We also work to demystify and to make wine fun and approachable, with activations such as "Blendtique", where guests can be a sommelier for a day by blending their own wine varietals, and even bottling their own blend onboard, complete with their own custom label. In addition, we have also partnered with Grgich Hills, a boutique high end winery in Napa, to create 2 exclusive blends for us, a Chardonnay "Elegance" and a Cabernet "Opulence".


Speaking of partnerships, we are extremely selective when we consider who to partner with as a brand. The partnership has to be organic, and has to be real. For instance, over 20 years ago, I was lucky enough to work with Daniel Boulud, one of the world's preeminent Chefs, at his signature restaurant "Daniel" in Manhattan. Today, Daniel not only serves as our global culinary brand ambassador, but we have recently announced that we are co creating a Daniel Boulud restaurant (which we are calling Le Voyage) onboard our newest ship- Beyond- to launch in 2023. It's a true honor, and Daniel's approach to hospitality and excellence is in perfect alignment with our brand. This partnership was born of the friendship that Daniel and I have had throughout the years.

Looking to the future, we are always looking for ways to utilize technology to enhance operational efficiencies or the ways in which guests experience our ships. For instance, we have partnered with "Tablemation" and the extraordinary artists at "Skullmapping" to create an animated 3 dimensional projection mapping experiences that we call "Le Petit Chef". Guests enter the restaurant, and once seated, their tables illuminate with a 3 minute movie of a tiny chef who creates their dish, and that exact dish is then served. It's a multi course experience, and the only place where this is available in North America is on a Celebrity cruise ship. It took a lot of work to bring that partnership and execution of the concept to fruition, but the end result is something truly extraordinary and like nothing you have ever seen before.


Other ways that we weave technology throughout our guest's experiences include the use of augmented reality and our Celebrity app, as well as a virtual reality experience, which we created in partnership with Kendall Jackson wines, which takes guests on a beautiful virtual tour of KJ's vineyards in Napa. We implemented the "Ripples" cappuccino/espresso machine, which produces hot beverages with guest's images "printed" on them. We also utilize technology to enhance our everyday operations, such as an automated beverage inventory taking system, an onboard kitchen energy management system, and are exploring how we can better leverage the use of artificial intelligence to refine our forecast our procurement needs.

In the midst of all of this, we still find time to focus on doing what's right for the world, by investing in sustainable and environmentally friendly solutions. We partner with the World Wildlife fund and aim to increase our volume of cage free eggs, free range pork and sustainable and responsibly sourced seafood that we offer on our ships. We have also removed all single use water bottles, straws and plastics from our fleet. Employee diversity is important to us as a brand, and we work tirelessly to ensure that all genders and nationalities have equal opportunities with us.

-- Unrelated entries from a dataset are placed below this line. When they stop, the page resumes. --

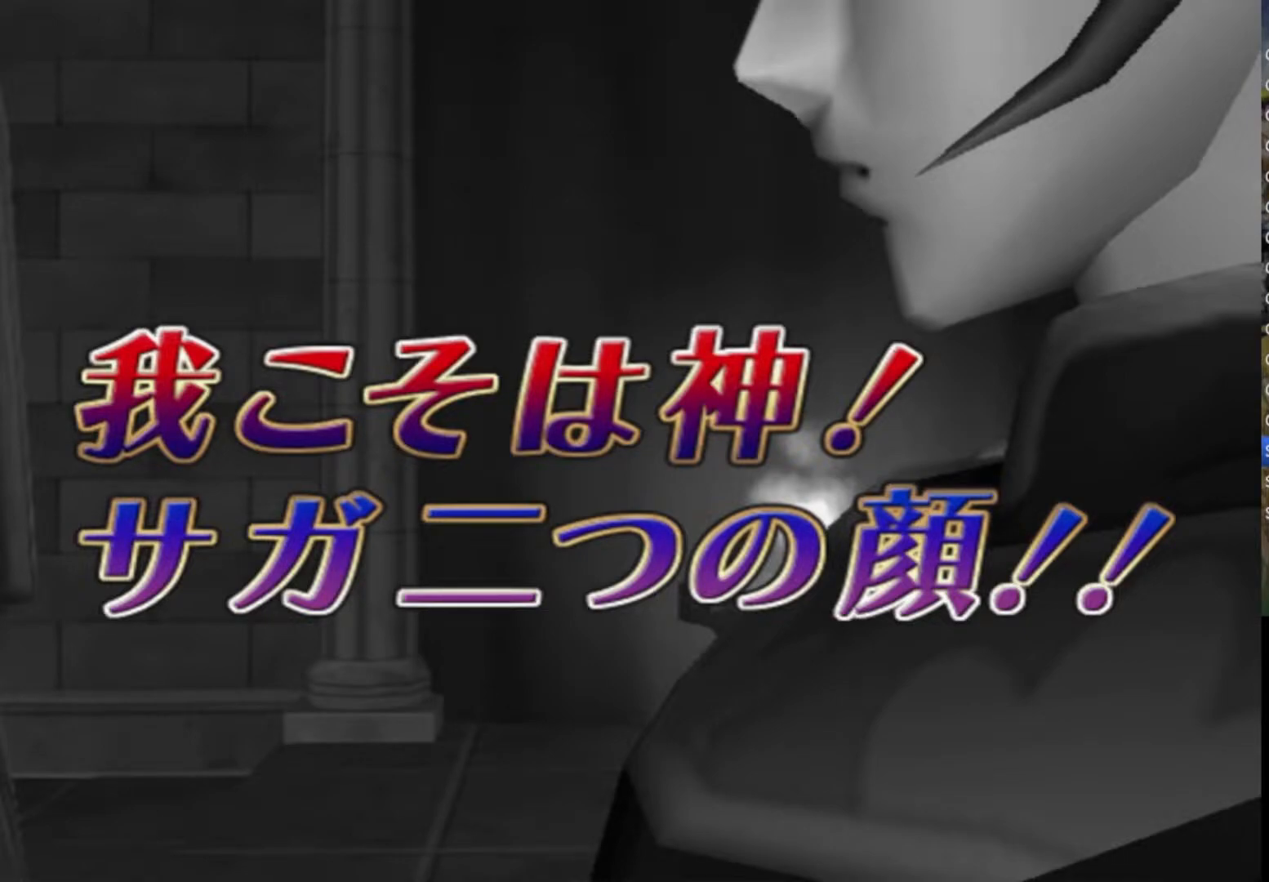
{"buttons": ["SQUARE"], "left_stick": "center", "right_stick": "center", "events": [[100, "CROSS", "up"], [250, "SQUARE", "up"], [267, "CIRCLE", "down"], [317, "TRIANGLE", "down"], [433, "CIRCLE", "up"], [433, "SQUARE", "down"], [500, "TRIANGLE", "up"]]}
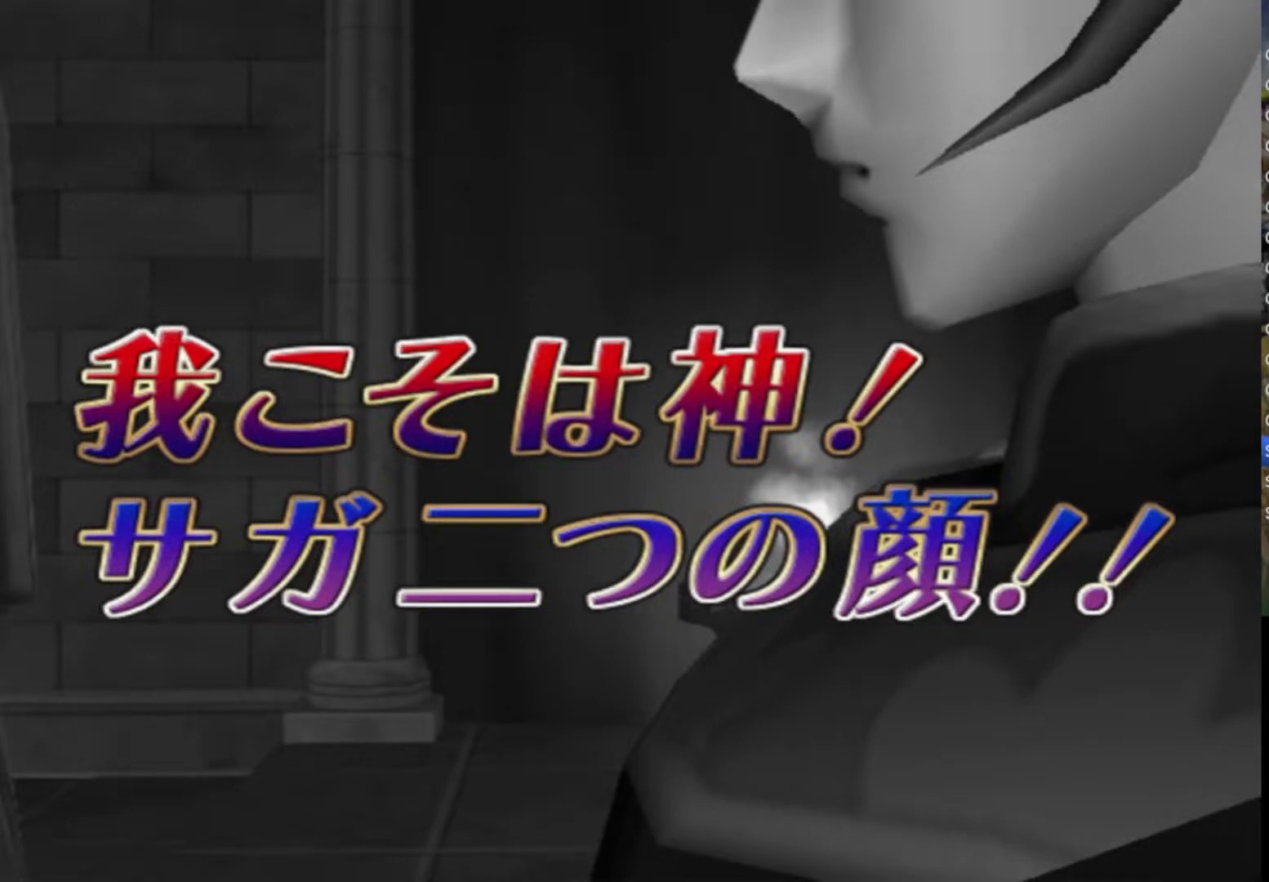
{"buttons": ["SQUARE", "TRIANGLE"], "left_stick": "center", "right_stick": "center", "events": [[17, "CROSS", "down"], [33, "SQUARE", "up"], [67, "CIRCLE", "down"], [100, "TRIANGLE", "down"], [117, "CROSS", "up"], [150, "CIRCLE", "up"], [150, "SQUARE", "down"], [267, "SQUARE", "up"], [267, "TRIANGLE", "up"], [317, "CIRCLE", "down"], [367, "TRIANGLE", "down"], [417, "CIRCLE", "up"], [417, "SQUARE", "down"]]}
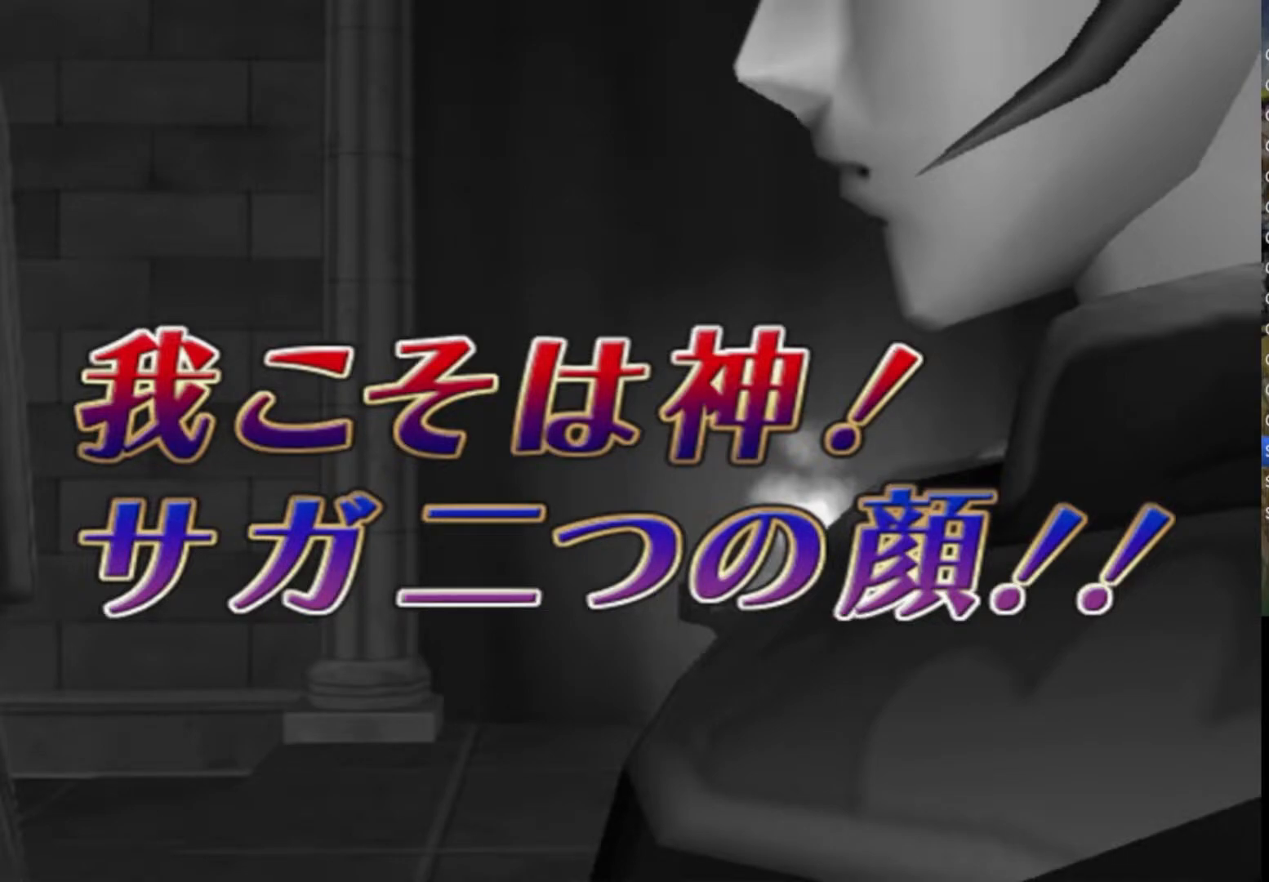
{"buttons": ["TRIANGLE"], "left_stick": "center", "right_stick": "center", "events": [[17, "SQUARE", "up"], [17, "TRIANGLE", "up"], [67, "CIRCLE", "down"], [100, "TRIANGLE", "down"], [133, "SQUARE", "down"], [183, "CIRCLE", "up"], [250, "TRIANGLE", "up"], [283, "SQUARE", "up"], [300, "CROSS", "down"], [317, "CIRCLE", "down"], [333, "TRIANGLE", "down"], [450, "CROSS", "up"], [483, "CIRCLE", "up"]]}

At times there can be a tendency to stray from what we are about, especially considering the state of the world today. To realign, we consistently refocus on our "North Star" of the Celebrity food and beverage team, "Finesse". To me, this one word says so many things. Grace, elegance, refinement, polish and class. And it takes incorporating finesse in everything we do to provide the most pleasurable experiences at sea.